» What the task asks
Give back each entry exactly as written, apart from the pictures.

------------

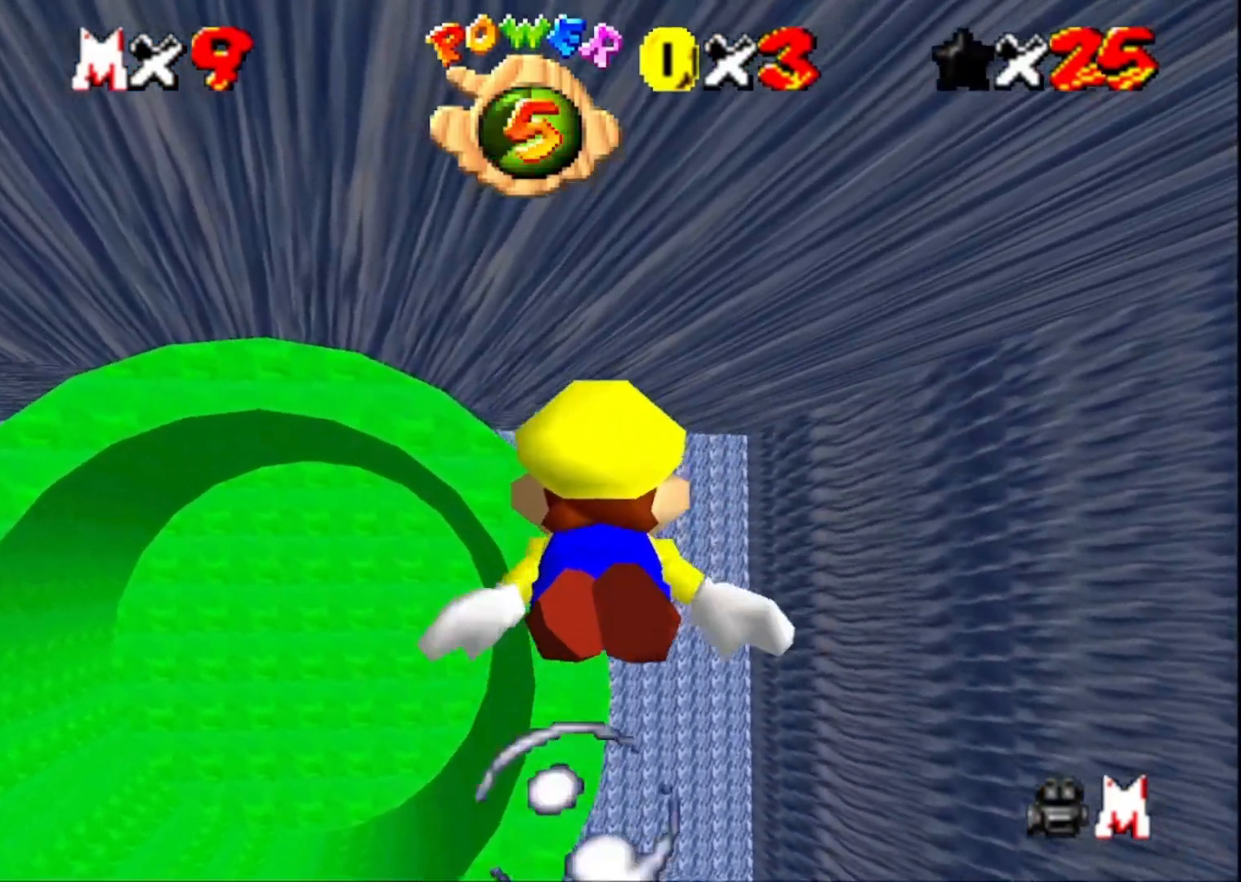
{"buttons": [], "left_stick": "down", "right_stick": "center", "events": [[67, "CROSS", "down"], [267, "CROSS", "up"], [467, "left_stick", "down"]]}
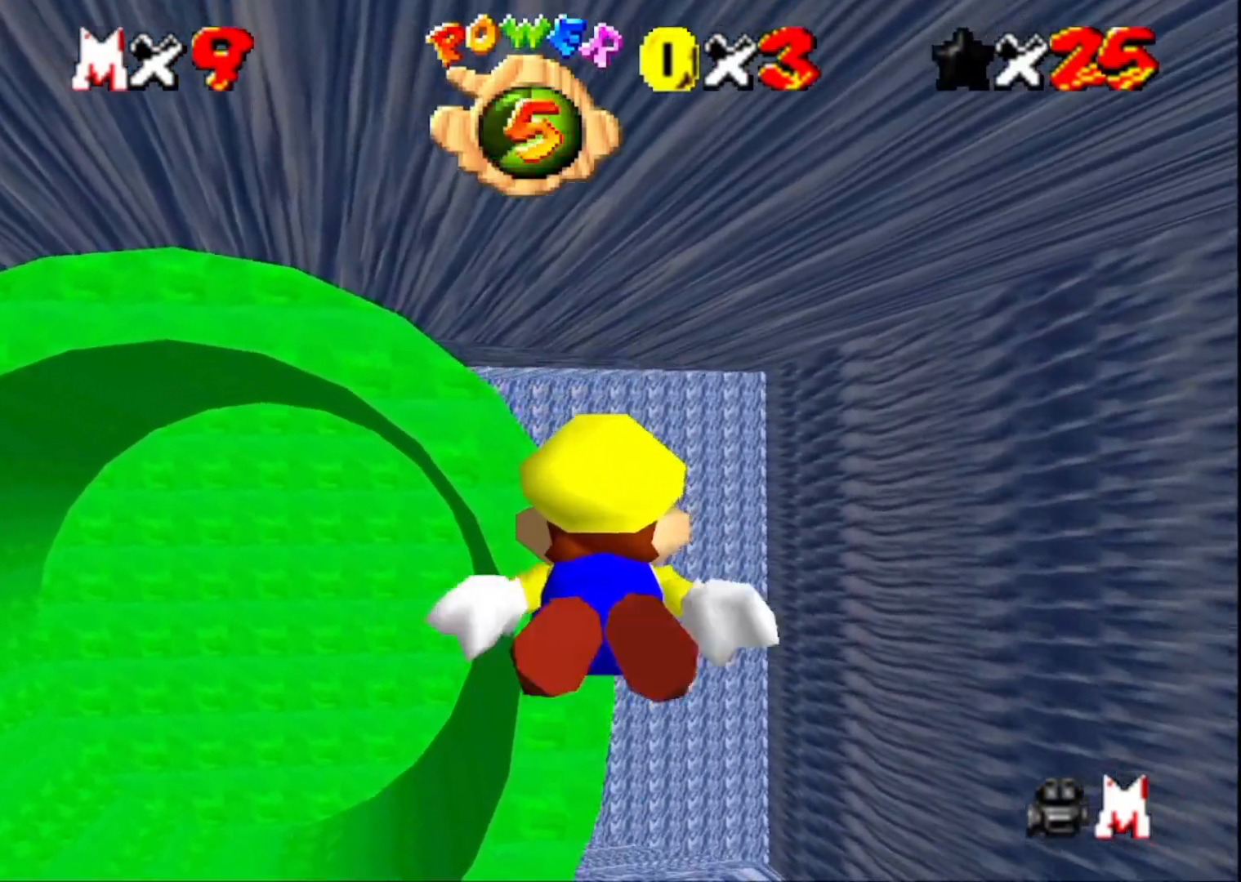
{"buttons": [], "left_stick": "center", "right_stick": "center", "events": [[133, "left_stick", "center"], [233, "CROSS", "down"], [433, "CROSS", "up"]]}
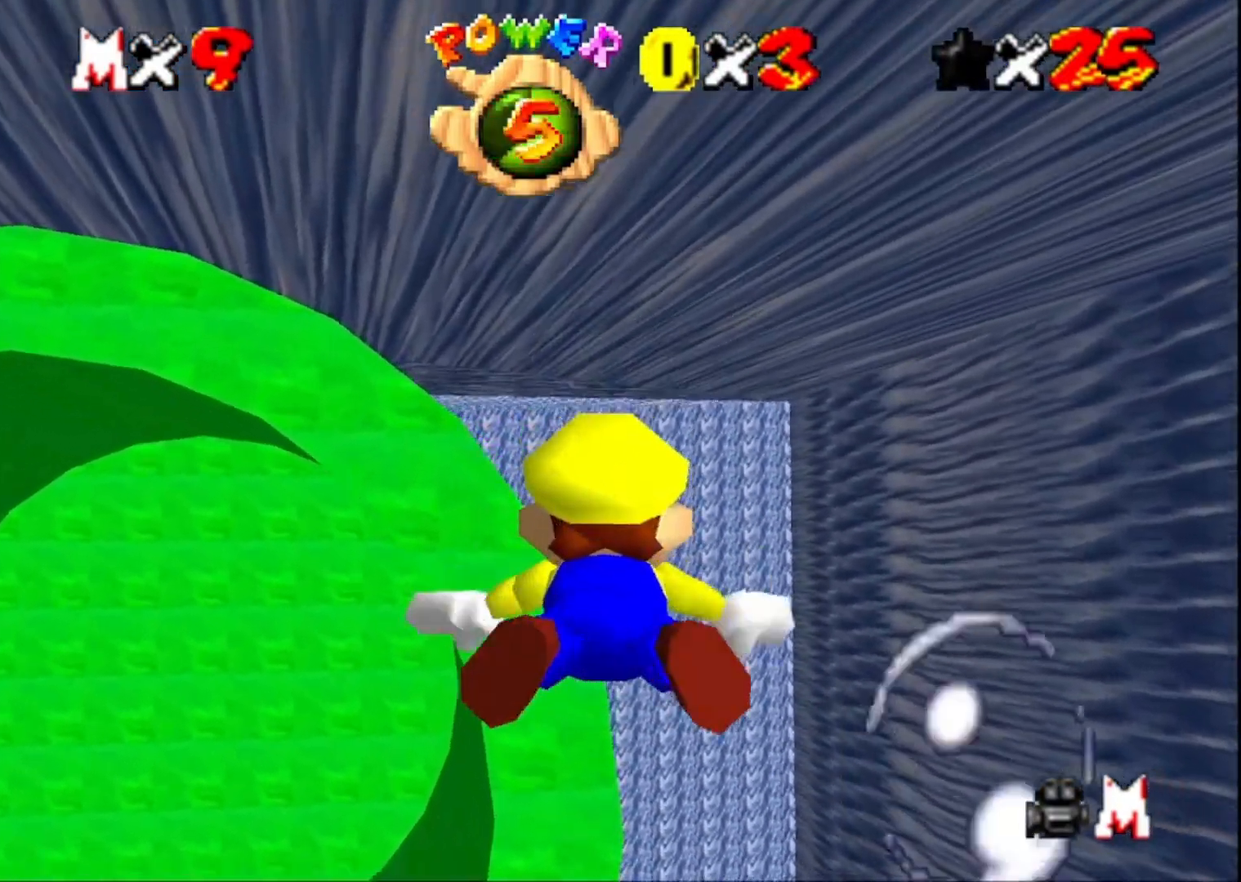
{"buttons": ["CROSS"], "left_stick": "center", "right_stick": "center", "events": [[167, "left_stick", "down"], [333, "CROSS", "down"], [333, "left_stick", "center"]]}
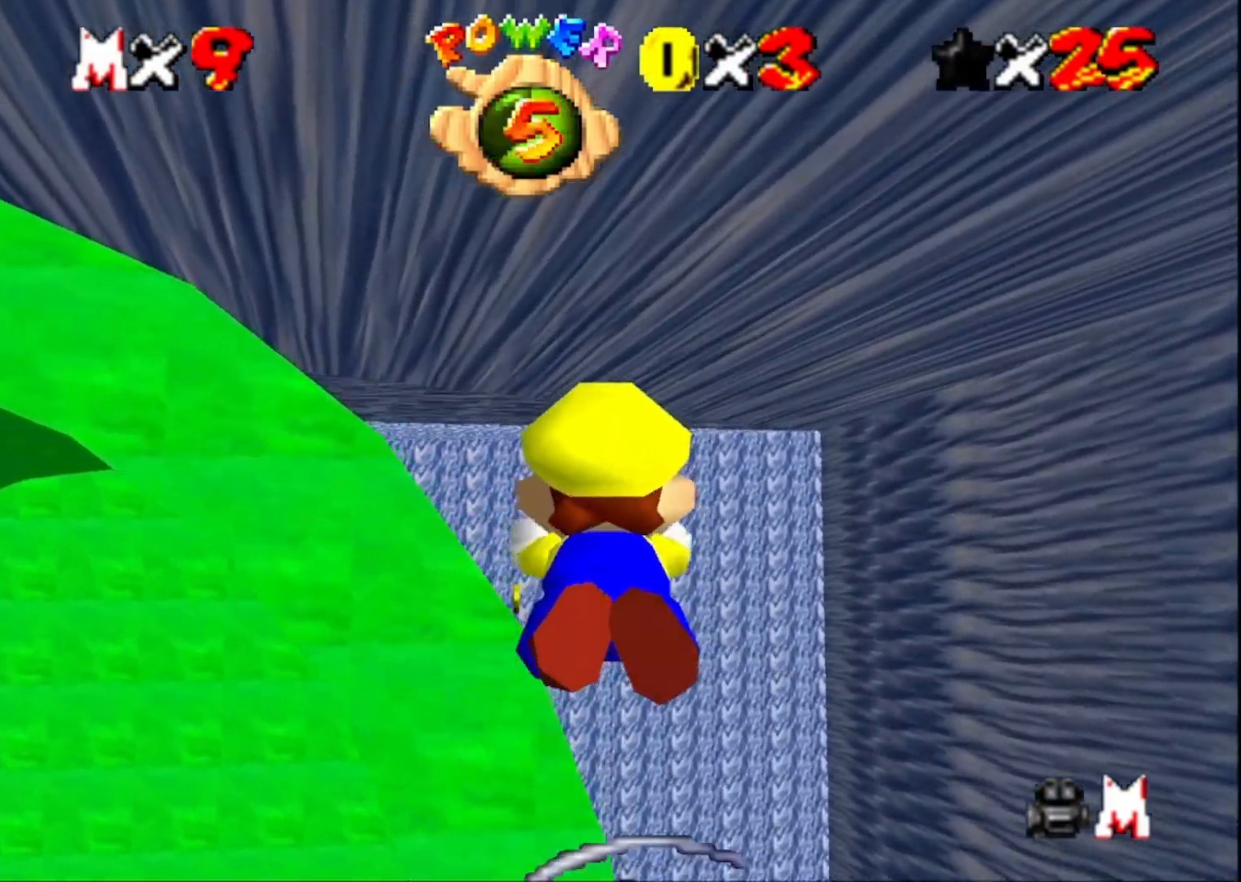
{"buttons": [], "left_stick": "center", "right_stick": "center", "events": [[33, "CROSS", "up"]]}
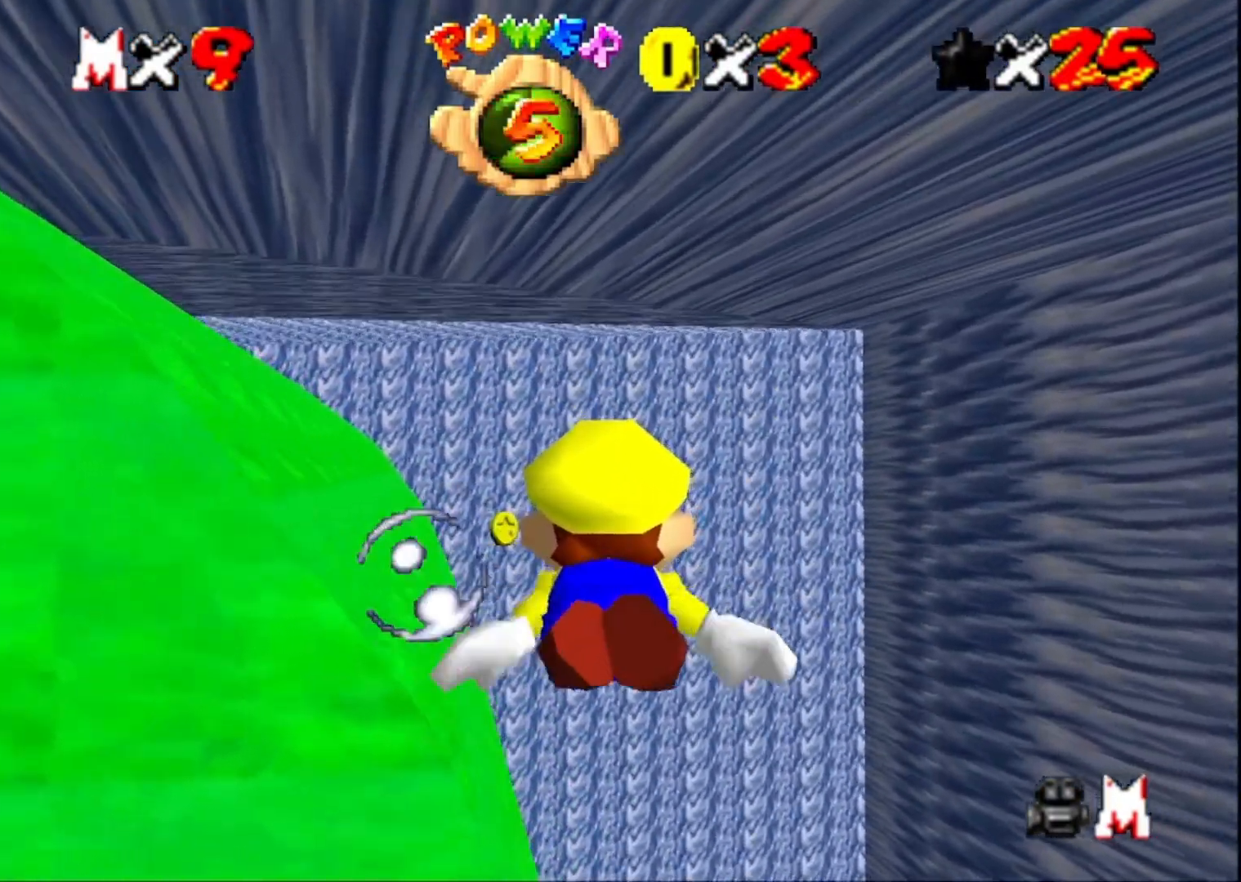
{"buttons": [], "left_stick": "center", "right_stick": "center", "events": [[33, "CROSS", "down"], [100, "left_stick", "up-left"], [233, "CROSS", "up"], [300, "left_stick", "center"]]}
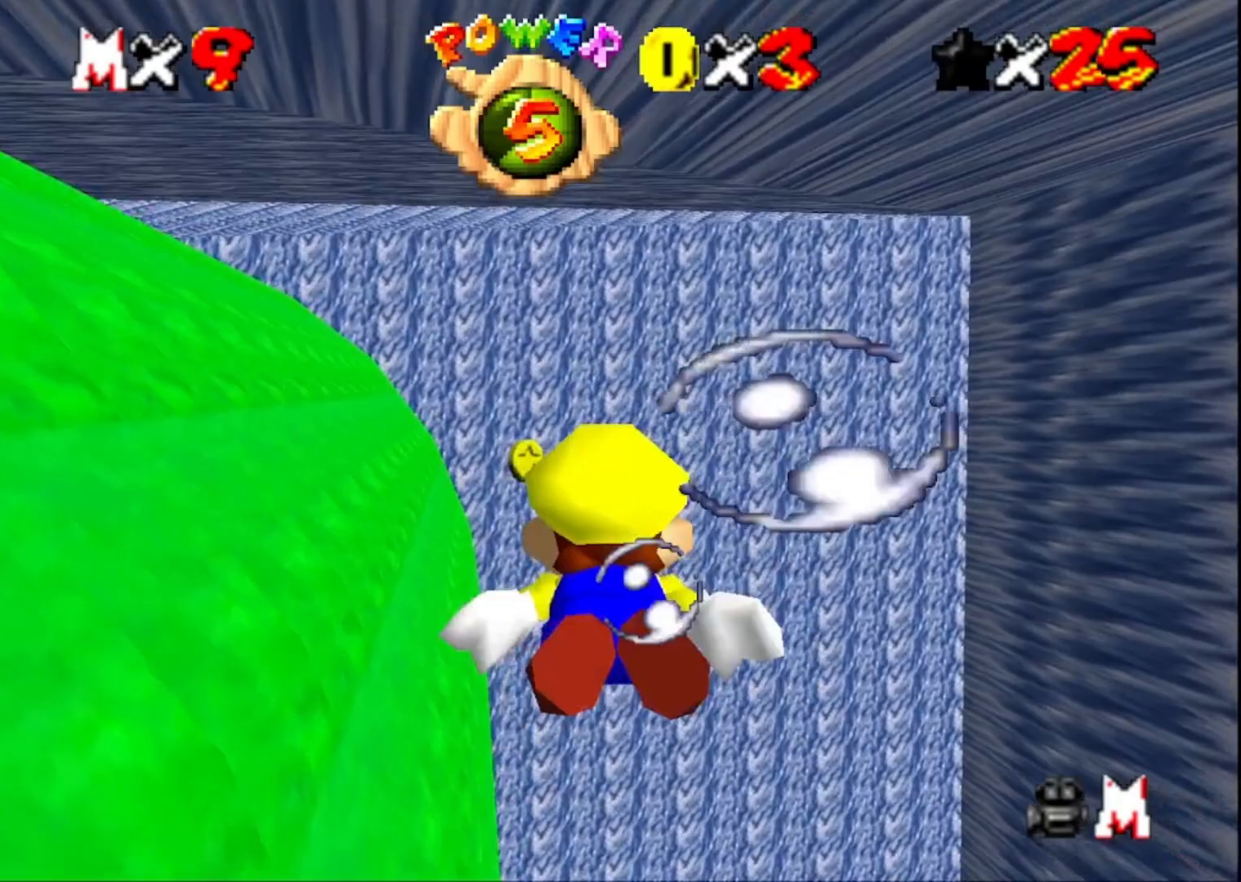
{"buttons": [], "left_stick": "center", "right_stick": "center", "events": [[200, "CROSS", "down"], [400, "CROSS", "up"]]}
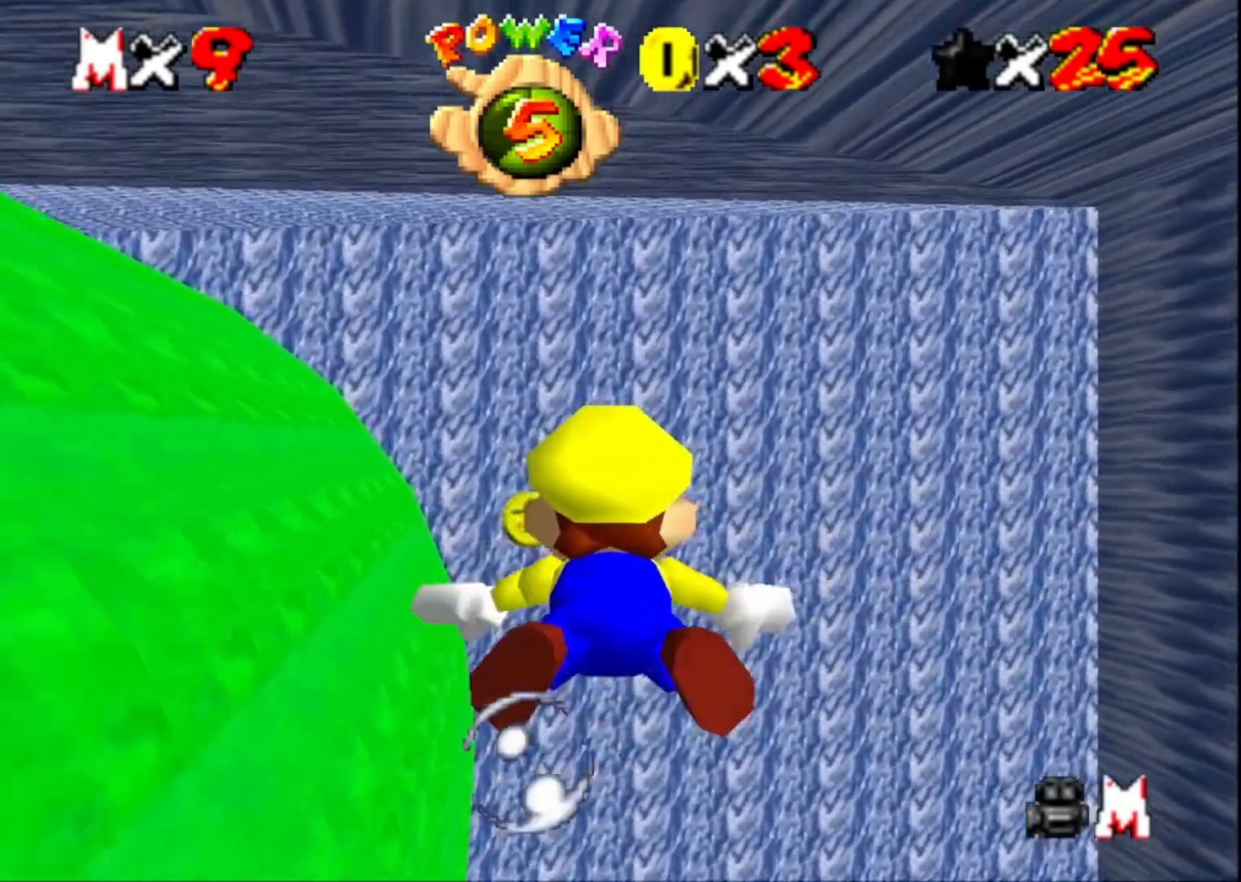
{"buttons": ["CROSS"], "left_stick": "left", "right_stick": "center", "events": [[433, "CROSS", "down"], [500, "left_stick", "left"]]}
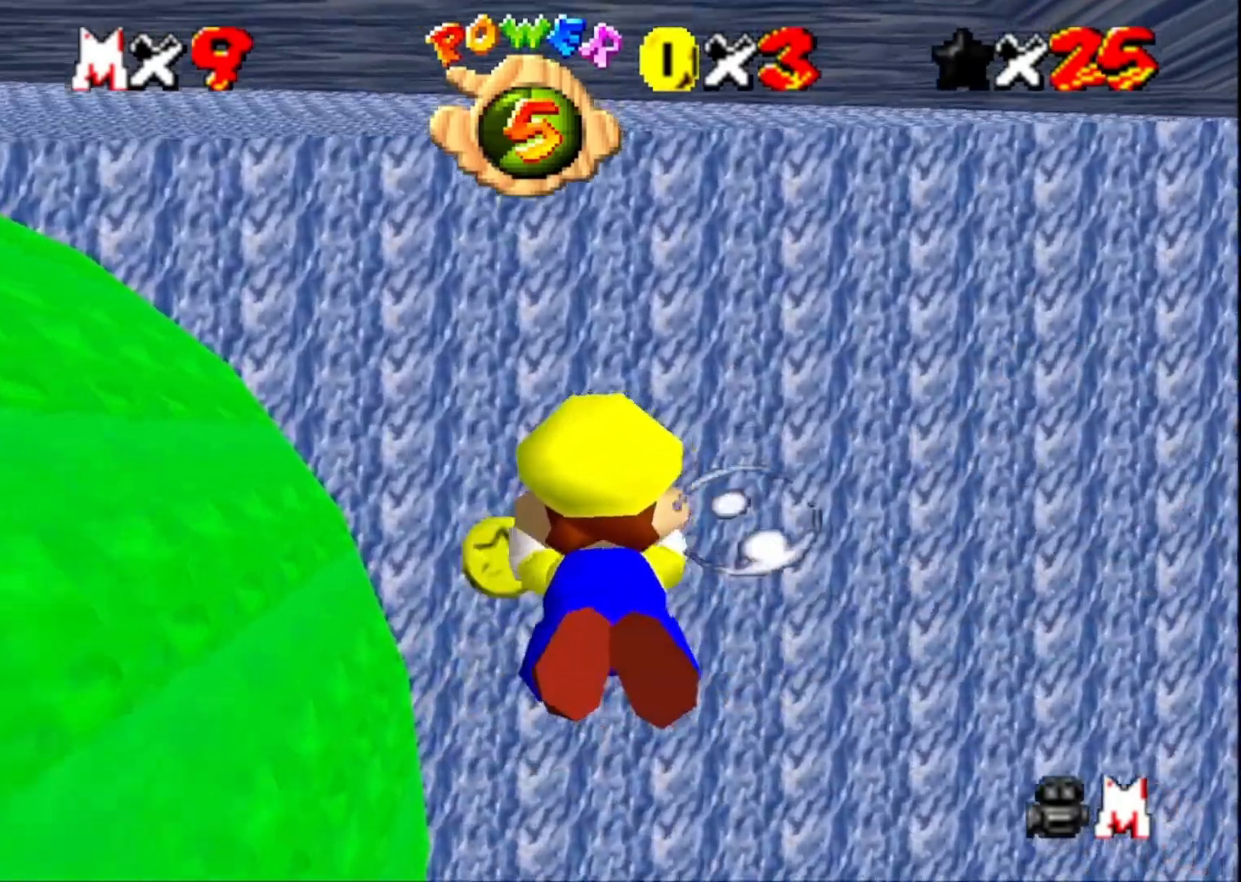
{"buttons": [], "left_stick": "up", "right_stick": "center", "events": [[100, "CROSS", "up"], [100, "left_stick", "up-left"], [267, "left_stick", "up"]]}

------------

» Answer space
{"buttons": [], "left_stick": "down", "right_stick": "center", "events": [[67, "CROSS", "down"], [267, "CROSS", "up"], [467, "left_stick", "down"]]}
{"buttons": [], "left_stick": "center", "right_stick": "center", "events": [[133, "left_stick", "center"], [233, "CROSS", "down"], [433, "CROSS", "up"]]}
{"buttons": ["CROSS"], "left_stick": "center", "right_stick": "center", "events": [[167, "left_stick", "down"], [333, "CROSS", "down"], [333, "left_stick", "center"]]}
{"buttons": [], "left_stick": "center", "right_stick": "center", "events": [[33, "CROSS", "up"]]}
{"buttons": [], "left_stick": "center", "right_stick": "center", "events": [[33, "CROSS", "down"], [100, "left_stick", "up-left"], [233, "CROSS", "up"], [300, "left_stick", "center"]]}
{"buttons": [], "left_stick": "center", "right_stick": "center", "events": [[200, "CROSS", "down"], [400, "CROSS", "up"]]}
{"buttons": ["CROSS"], "left_stick": "left", "right_stick": "center", "events": [[433, "CROSS", "down"], [500, "left_stick", "left"]]}
{"buttons": [], "left_stick": "up", "right_stick": "center", "events": [[100, "CROSS", "up"], [100, "left_stick", "up-left"], [267, "left_stick", "up"]]}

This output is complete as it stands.